Buying a stock is often a bet that the stock’s price will go up. But what if you want to bet on a stock price going down?

Short selling is one way to do that, and involves a few extra steps than simply buying a stock.

It also comes with high risk.

How does one short sell a stock?

First, an investor borrows a share of a company, usually from a broker (likely in a margin account).

The investor then sells the share in the market.

If the share price goes down, the investor then buys that share back and closes the loop — by giving the share that it borrowed back to the broker that lent it to them. 

The profit is the difference between the price that the investor was able to sell the share for and the price that the investor was able to buy it back at.

It’s important to remember that borrowing a share also comes with a cost.

So for example, if an investor sells a share at $100 and is able to buy it back at $80, the investor made $20. But if the investor paid $5 to borrow the share, the final takeaway profit is $15.

What happens if the stock’s price goes up?

If the investor wants to close the short position (or if the investor is forced to return the share to the broker), they will have to eat the cost if they were wrong about the stock going down in price.

For example, if the investor sold the share at $100 and had to exit the trade with the stock at a price of $120, the investor will have to fork up $20 in addition to any fees and interest associated with borrowing the stock.

Short selling concept: smartphone on a white wooden table showing an app to trade stock option with the message
Investors can lose money on betting that a stock price will go down. Credit: Getty

One problem with short selling: the losses can be substantially larger than the principal invested. Whereas the most you can lose when buying a stock is the price of the stock itself, a short sell position in a stock at $100 could lose $200 or $300 or more, depending on how high the price rises and when the borrowed share needs to be returned.

PROVIDED DATA —
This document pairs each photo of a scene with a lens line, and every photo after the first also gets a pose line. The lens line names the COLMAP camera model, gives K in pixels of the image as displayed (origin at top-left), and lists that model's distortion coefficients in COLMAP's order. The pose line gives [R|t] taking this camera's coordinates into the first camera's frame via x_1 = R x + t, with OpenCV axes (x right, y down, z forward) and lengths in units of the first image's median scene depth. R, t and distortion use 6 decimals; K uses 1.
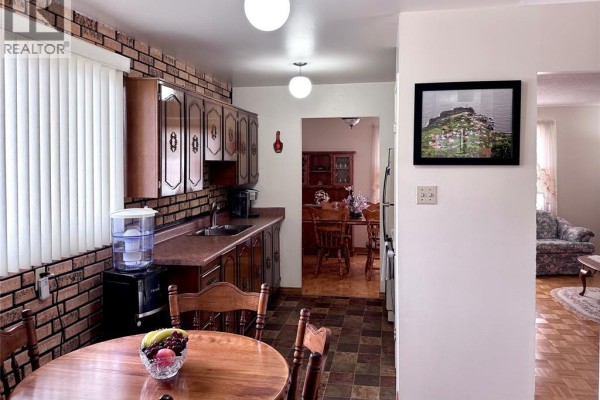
lens RADIAL K [[512.5, 0, 300.8], [0, 512.5, 173.6], [0, 0, 1]] dist [0.091719, -0.007101]
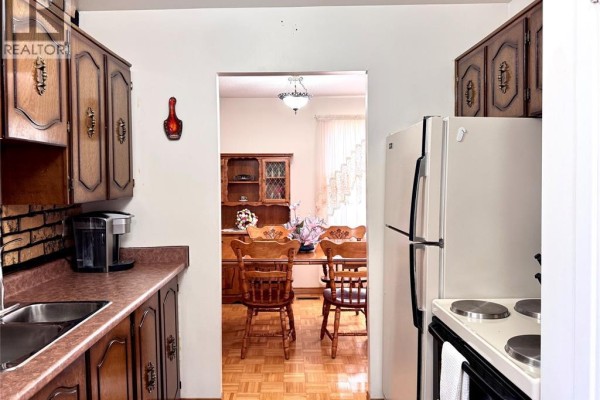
lens RADIAL K [[458.0, 0, 300.0], [0, 458.0, 200.0], [0, 0, 1]] dist [0.003188, -0.000736]
pose [[0.981640, -0.012492, 0.190331, -0.007693], [0.008780, 0.999755, 0.020336, 0.011354], [-0.190539, -0.018292, 0.981509, 0.525217]]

TASK 1 — Return every line of the entries that contains the word "pose".
TASK 2 — Pick up the short selling article after its final sentence and keep writing it.

WRITTEN RESPONSE 1 —
This document pairs each photo of a scene with a lens line, and every photo after the first also gets a pose line. The lens line names the COLMAP camera model, gives K in pixels of the image as displayed (origin at top-left), and lists that model's distortion coefficients in COLMAP's order. The pose line gives [R|t] taking this camera's coordinates into the first camera's frame via x_1 = R x + t, with OpenCV axes (x right, y down, z forward) and lengths in units of the first image's median scene depth. R, t and distortion use 6 decimals; K uses 1.
pose [[0.981640, -0.012492, 0.190331, -0.007693], [0.008780, 0.999755, 0.020336, 0.011354], [-0.190539, -0.018292, 0.981509, 0.525217]]

WRITTEN RESPONSE 2 —
Is short selling legal?

Yes. But there are guardrails around how one can short a stock. The Securities and Exchange Commission (SEC), for example, generally prohibits “naked short selling,” in which an investor sells a share on the market that hasn’t actually been borrowed (or “located”).

The Federal Reserve and the Financial Industry Regulatory Authority (FINRA) also require investors to hold a minimum amount of funds in their margin accounts (called a “maintenance margin”) to ensure they are liquid enough to cover any possible losses.

What’s a short squeeze?

In instances where there are many shorts on a stock, a price increase could force those with short positions to cover those stakes at higher prices. As those exiting their positions buy back the stock, the price could rise further, “squeezing” out all the other shorts who may face higher borrowing fees.

The pressure could lead to a run-up in the stock price, which can generate significant volatility.